A lista neutra conta com poucos medicamentos, e os impostos são pagos apenas na venda. Em termos simples, quando a empresa adquire esses produtos, “ganha” um crédito de PIS/Cofins — alíquotas de 0,65%% e 3%, respectivamente — e, quando os vende, tem um débito desses tributos. Esses medicamentos são tributados também pelo IPI e pelo ICMS.
Leia também:
Já a negativa trata dos medicamentos em que há incidência do PIS/Cofins — alíquotas de 2,10% e 9,90%, respectivamente —, mas apenas em uma das fases da cadeia de produção.
Estes medicamentos não estão sujeitos ao regime especial de utilização de crédito presumido destas contribuições como os da lista neutra e, por isso, os tributos são pagos de forma única e com uma alíquota maior, de 12%. Adicionalmente, tais medicamentos são tributados pelo IPI e pelo ICMS.
Considerando apenas a incidência do CBS e o IBS, haveria uma redução de 100% da alíquota para os medicamentos da lista positiva. Já para os medicamentos da lista neutra e negativa, a alíquota seria de 11%.
Como essa redução funcionará na prática?
A pedido do Estadão, Arnaldo Neto, da FGV, realizou simulações de preço e de carga tributária com a tributação no cenário atual (com PIS, Cofins, IPI e ICMS), e no cenário pós-reforma com a existência de CBS e o IBS, a uma alíquota combinada de 27,5%. O cenário base de todos os medicamentos hipotéticos antes da incidência dos tributos seria de R$ 1.000.
Para os medicamentos das listas neutra e negativa, foram atribuídas as alíquotas de 18% para o ICMS e de 10% para o IPI. Para que os cenários pudessem ficar comparáveis, foram considerados que os demais componentes que formam o preço dos medicamentos, como custo, despesa e margem, seriam de igual valor em todas as simulações realizadas.
No caso dos medicamentos da lista positiva, não haveria mudança tanto no cenário com os tributos atuais, quanto naquele com a vigência do CBS e o IBS, considerando que a alíquota seria reduzida em 100%.
Já um medicamento hipotético da lista neutra chegaria para o consumidor final com o preço de R$ 694,23, no cenário com os tributos atuais, enquanto, naquele com a CBS e o IBS, o preço ficaria em R$ 547,02, com uma redução de preço de 21,20%. Com os novos tributos, a carga tributária embutida no preço do produto ficaria reduzida em 71,01% (caindo de R$ 187,01 no modelo atual para R$ 54,21 com a reforma).

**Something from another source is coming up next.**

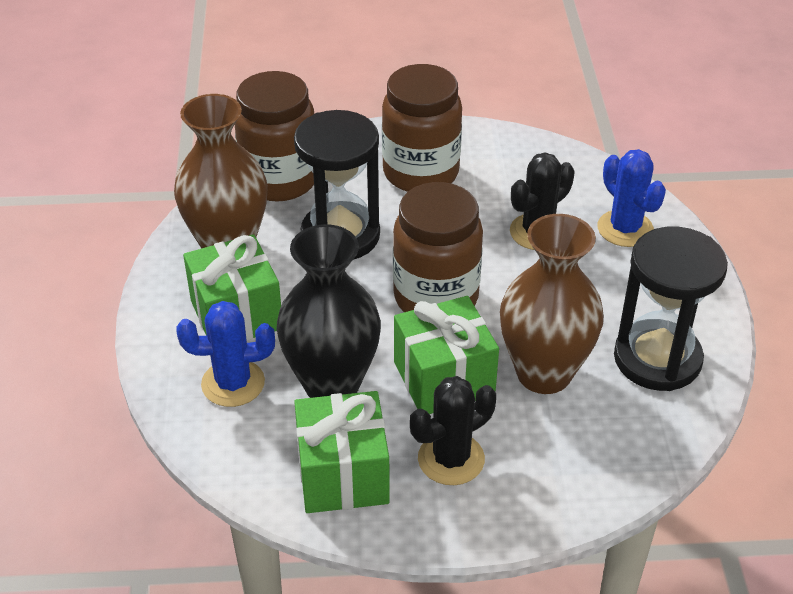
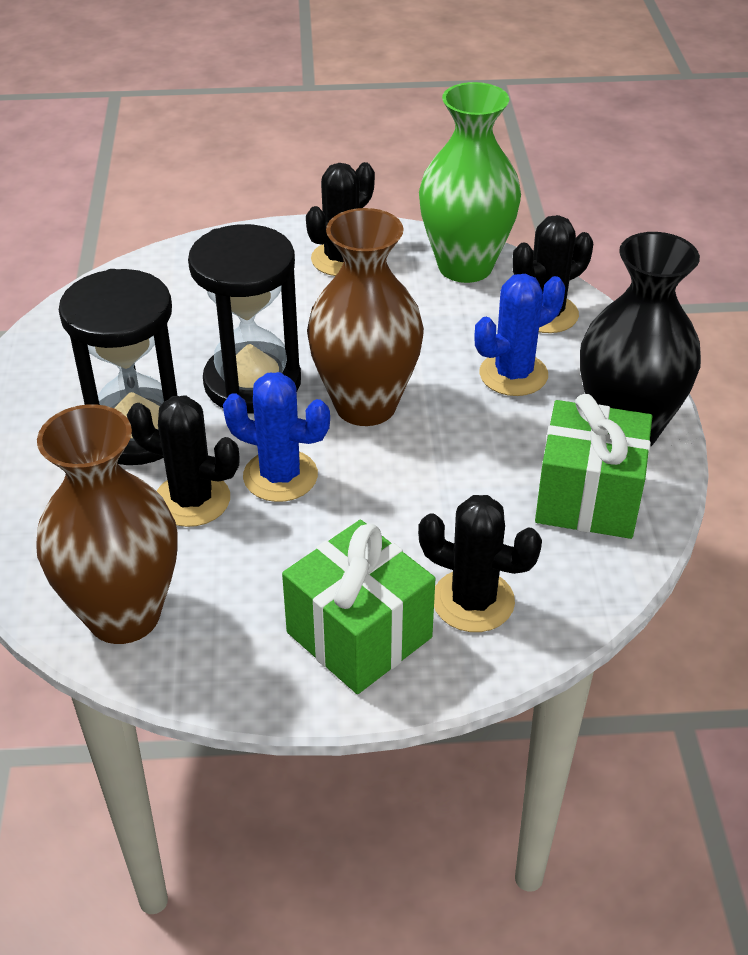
black cactus: [410,376,496,485] [510,153,575,250] = 2 -> [127,395,239,527] [306,162,375,276] [418,495,542,632] [513,215,593,333] = 4
brown jar: [235,71,314,201] [382,64,462,192] [393,182,483,312] = 3 -> none = 0
green gift: [183,234,281,340] [294,391,390,513] [394,296,499,414] = 3 -> [282,520,435,694] [535,394,652,539] = 2
green vase: none = 0 -> [419,82,521,283] = 1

Um medicamento hipotético da lista negativa chegaria ao preço de R$ 736,67, com os tributos atuais e, de R$ 560,64, com a incidência dos tributos advindos da reforma tributária, representando uma redução de preço de 23,90%. A carga tributária seria reduziria em 68,63% (caindo de R$ 220,88 para R$ 55,56).
O professor explica que, em qualquer das simulações, a redução nos preços não seria da mesma magnitude da carga tributária porque os efeitos da não cumulatividade sobre os custos e despesas das empresas são distintos em cada companhia.
“Isso provoca o que chamamos de resíduos tributários ao longo da cadeia produtiva. Ou seja, são tributos repassados no preço, de maneira não explícita, por estarem contaminando o custo de todos os integrantes da cadeia produtiva”, afirma Neto.
No levantamento, não foram usados exemplos reais de remédios, pois muitos dos custos que formam o preço final de um medicamento, como o para a sua produção e a sua margem de lucro, não estão explícitos para consulta e são decididos pelas próprias farmacêuticas, impedindo que se chegue a um valor real.